Williams struck gold at the Birmingham 2022 Commonwealth Games last summer with an emphatic unanimous points decision victory in the final and has good reason to have Paris in his sights.
Fishing, by contrast, is not part of the Olympic programme but Williams would be an advocate for any campaign to see the sport restored to the Games, having featured as a one-off in 1900.
Williams added: “It’s not as boring as you think, it’s not a case of sitting and waiting all day.
“You see activity here and there and you’re constantly chasing. There is a lot of thinking behind it and strategies, so it’s not just a waiting game.

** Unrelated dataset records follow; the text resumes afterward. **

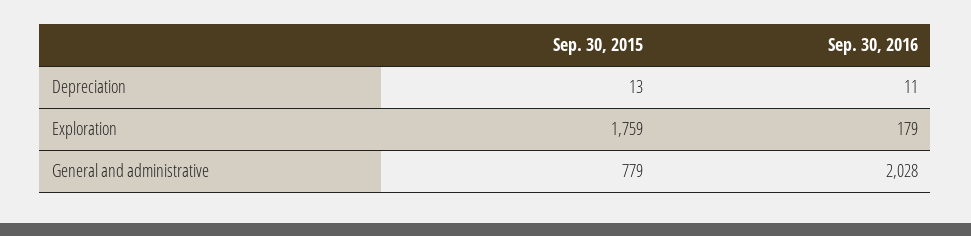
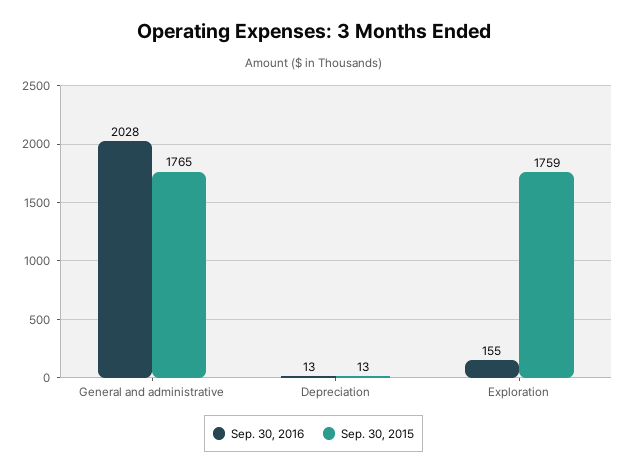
  {
    "Sep. 30, 2015": {
      "Depreciation": 13,
      "Exploration": 1759,
-     "General and administrative": 779
+     "General and administrative": 1765
    },
    "Sep. 30, 2016": {
-     "Depreciation": 11,
+     "Depreciation": 13,
-     "Exploration": 179,
+     "Exploration": 155,
      "General and administrative": 2028
    }
  }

“It’s needed for me to have that wind down time. I like to get away and chill out and get away from people.
“I have a few friends I fish with, but you get a lot of time out there and there’s no hassle – and nobody punching you, so it’s good.”
Williams hopes that by sharing his story it will give others motivation to become involved in sport.
In the not-too-distant past there was talk of Williams moving up to the super-heavyweight division – the same category Anthony Joshua dominated on his path to a memorable gold at London 2012.
Williams will not be making that step up any time soon, but he is confident he can follow in the footsteps of one of Britain’s biggest sporting stars and establish himself as king of the ring.
He said: “I’ve won a load of medals, so why change it? I just stick to what I’m doing and keep sharpening up.
“I’ve got my place at 92kg and I’m making the weight quite comfortably even though I’m 6ft 6in, so I’m very big for the weight class.
“To me, it’s an experience thing.
“I like the idea that I’ve got about, and I’ve done my rounds for years here. Now it’s about getting the rewards from it and getting to the Olympics and taking my medals there.”